**Instruction:**
The answer must consist of every line in the data that contains "next".

**Record set:**
★ ★ ★

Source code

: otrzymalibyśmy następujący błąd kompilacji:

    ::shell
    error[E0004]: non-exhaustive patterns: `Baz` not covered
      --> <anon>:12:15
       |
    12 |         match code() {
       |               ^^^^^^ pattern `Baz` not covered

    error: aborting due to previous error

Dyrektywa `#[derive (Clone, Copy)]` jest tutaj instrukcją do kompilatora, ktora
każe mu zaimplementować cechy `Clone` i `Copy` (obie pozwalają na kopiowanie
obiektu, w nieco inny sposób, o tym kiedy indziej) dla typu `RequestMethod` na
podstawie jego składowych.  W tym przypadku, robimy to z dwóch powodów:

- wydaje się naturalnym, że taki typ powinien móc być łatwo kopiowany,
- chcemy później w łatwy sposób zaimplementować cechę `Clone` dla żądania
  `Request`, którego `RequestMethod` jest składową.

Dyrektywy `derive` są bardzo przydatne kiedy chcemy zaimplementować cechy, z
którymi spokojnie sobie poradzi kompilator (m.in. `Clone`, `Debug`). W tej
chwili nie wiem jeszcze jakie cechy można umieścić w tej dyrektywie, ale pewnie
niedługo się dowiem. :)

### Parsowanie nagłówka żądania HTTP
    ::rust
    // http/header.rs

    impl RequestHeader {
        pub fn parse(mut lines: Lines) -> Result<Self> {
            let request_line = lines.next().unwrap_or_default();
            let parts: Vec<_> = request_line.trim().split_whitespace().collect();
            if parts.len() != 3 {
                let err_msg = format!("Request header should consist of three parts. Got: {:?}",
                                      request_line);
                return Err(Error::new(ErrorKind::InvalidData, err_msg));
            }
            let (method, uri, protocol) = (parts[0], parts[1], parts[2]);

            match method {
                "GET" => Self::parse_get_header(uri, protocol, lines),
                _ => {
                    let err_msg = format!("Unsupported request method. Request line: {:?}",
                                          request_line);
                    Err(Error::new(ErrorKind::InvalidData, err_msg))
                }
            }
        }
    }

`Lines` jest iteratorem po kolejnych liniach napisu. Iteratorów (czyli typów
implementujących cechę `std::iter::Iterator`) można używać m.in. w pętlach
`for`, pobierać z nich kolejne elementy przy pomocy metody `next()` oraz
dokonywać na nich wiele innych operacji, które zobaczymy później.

★ ★ ★

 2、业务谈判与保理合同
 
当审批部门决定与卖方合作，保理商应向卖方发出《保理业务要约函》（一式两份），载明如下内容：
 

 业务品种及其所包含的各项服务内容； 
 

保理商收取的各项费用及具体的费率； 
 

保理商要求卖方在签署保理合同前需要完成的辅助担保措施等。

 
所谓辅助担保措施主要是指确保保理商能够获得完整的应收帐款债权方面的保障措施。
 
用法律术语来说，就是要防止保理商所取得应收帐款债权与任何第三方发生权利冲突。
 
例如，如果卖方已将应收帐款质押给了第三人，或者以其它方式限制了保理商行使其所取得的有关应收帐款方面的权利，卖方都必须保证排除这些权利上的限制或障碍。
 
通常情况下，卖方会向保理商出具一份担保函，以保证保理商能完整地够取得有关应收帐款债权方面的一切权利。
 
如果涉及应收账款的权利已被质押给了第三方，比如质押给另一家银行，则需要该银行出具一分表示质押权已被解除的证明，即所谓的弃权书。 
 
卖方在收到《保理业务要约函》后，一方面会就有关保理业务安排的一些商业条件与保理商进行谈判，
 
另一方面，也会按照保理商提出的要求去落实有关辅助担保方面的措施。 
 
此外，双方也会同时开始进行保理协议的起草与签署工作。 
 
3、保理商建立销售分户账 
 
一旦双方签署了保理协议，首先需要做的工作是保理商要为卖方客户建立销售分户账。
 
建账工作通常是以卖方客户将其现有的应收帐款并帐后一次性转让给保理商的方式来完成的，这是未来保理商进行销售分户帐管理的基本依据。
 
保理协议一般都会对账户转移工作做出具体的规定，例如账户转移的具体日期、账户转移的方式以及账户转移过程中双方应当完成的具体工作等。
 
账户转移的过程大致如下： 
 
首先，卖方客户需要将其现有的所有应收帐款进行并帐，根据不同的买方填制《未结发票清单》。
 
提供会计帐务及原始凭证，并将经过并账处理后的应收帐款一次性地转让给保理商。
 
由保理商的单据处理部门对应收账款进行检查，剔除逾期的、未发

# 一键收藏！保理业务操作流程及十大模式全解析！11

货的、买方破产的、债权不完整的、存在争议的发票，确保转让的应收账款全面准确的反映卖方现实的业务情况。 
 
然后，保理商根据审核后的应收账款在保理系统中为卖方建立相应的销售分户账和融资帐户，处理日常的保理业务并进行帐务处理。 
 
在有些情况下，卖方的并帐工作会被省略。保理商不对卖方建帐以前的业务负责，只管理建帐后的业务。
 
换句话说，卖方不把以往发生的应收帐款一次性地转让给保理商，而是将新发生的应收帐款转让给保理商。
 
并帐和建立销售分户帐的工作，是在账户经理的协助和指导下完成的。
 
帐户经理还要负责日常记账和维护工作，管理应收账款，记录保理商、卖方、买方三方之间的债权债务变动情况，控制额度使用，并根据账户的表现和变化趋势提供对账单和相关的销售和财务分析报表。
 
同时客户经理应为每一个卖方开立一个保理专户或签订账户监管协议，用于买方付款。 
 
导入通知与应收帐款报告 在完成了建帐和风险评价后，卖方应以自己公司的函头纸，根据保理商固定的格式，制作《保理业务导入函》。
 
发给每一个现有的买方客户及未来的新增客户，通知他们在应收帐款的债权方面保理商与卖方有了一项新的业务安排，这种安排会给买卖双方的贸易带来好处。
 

★ ★ ★

**Exercise output:**
            let request_line = lines.next().unwrap_or_default();
`for`, pobierać z nich kolejne elementy przy pomocy metody `next()` oraz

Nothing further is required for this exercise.